Image Generation Agent is an open source project aimed at helping you produce stunning images aligned with your prompts, through the automation of the prompt refinement-generation-visual feedback loop.
This is a uv project, thus you have to make sure uv is installed on your machine - if not, you can get it with:
pip install uv
Or follow the installation guidelines on uv docs.
Once uv is on your machine, you can clone this repository:
git clone https://github.com/run-llama/image-generation-agent
cd image-generation-agent
And run:
uv sync
source .venv/bin/activate
Congrats, you successfully installed this project and its dependencies!
Access the scripts
sub-folder, and modify the .env.example
file so that it contains a valid GOOGLE_API_KEY
and OPENAI_API_KEY
. After that, make sure to rename it to .env
:
cd scripts/
mv .env.example .env
Alternatively, you can export the keys as environmental variables from your terminal:
export GOOGLE_API_KEY="***"
export OPENAI_API_KEY="sk-***"
While still being in the scripts
sub-folder, you can launch the backend of the project with:
python3 server.py
You will se a log message telling you that the websocket server has been started on port 8765.
After the websocket has connected, launch the frontend from another terminal window (remaining in the scripts
sub-folder and with the virtual environment active), using:
python3 client.py
With this command, you'll have the application running on http://localhost:7860 and you will be able to interact with it!

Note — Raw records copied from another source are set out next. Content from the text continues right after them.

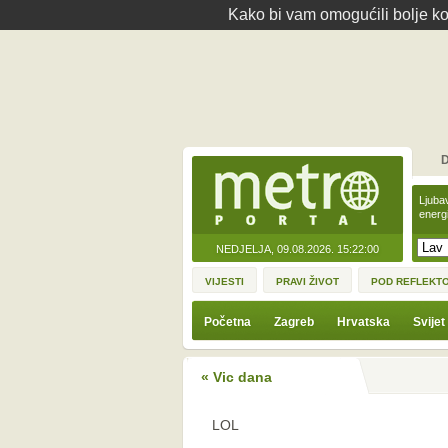
Kako bi vam omogućili bolje kor
D
Ljuba
energ
NEDJELJA, 09.08.2026.
15:22:00
VIJESTI
PRAVI ŽIVOT
POD REFLEKT
Početna
Zagreb
Hrvatska
Svijet
« Vic dana
LOL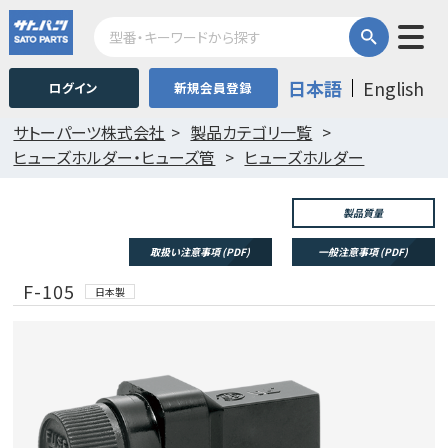
日本語
English
ログイン
新規会員登録
サトーパーツ株式会社
製品カテゴリ一覧
ヒューズホルダー・ヒューズ管
ヒューズホルダー
製品質量
取扱い注意事項 (PDF)
一般注意事項 (PDF)
F-105
日本製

The agent uses two tools under the hood:
generate_image
: this exploits OpenAI image generation API to create images starting from textual prompts.evaluate_generated_image
: this uses the advanced vision capabilities of Gemini, employing the model as a judge of the faithfulness and quality of the image
Whenever you submit a request, the agent first activates the generate_image
tool, then it assess the fit of the image with your prompt using the evaluate_generated_image
tool. If the image is deemed suitable, it is returned to the user, whereas otherwise the prompt is refined and the generate-evaluate loop is resumed.
Contributions are more than welcome! Follow the contribution guidelines to make sure your contribution is compliant with the repo's requirements :)
This is an open-source project distributed under an MIT License.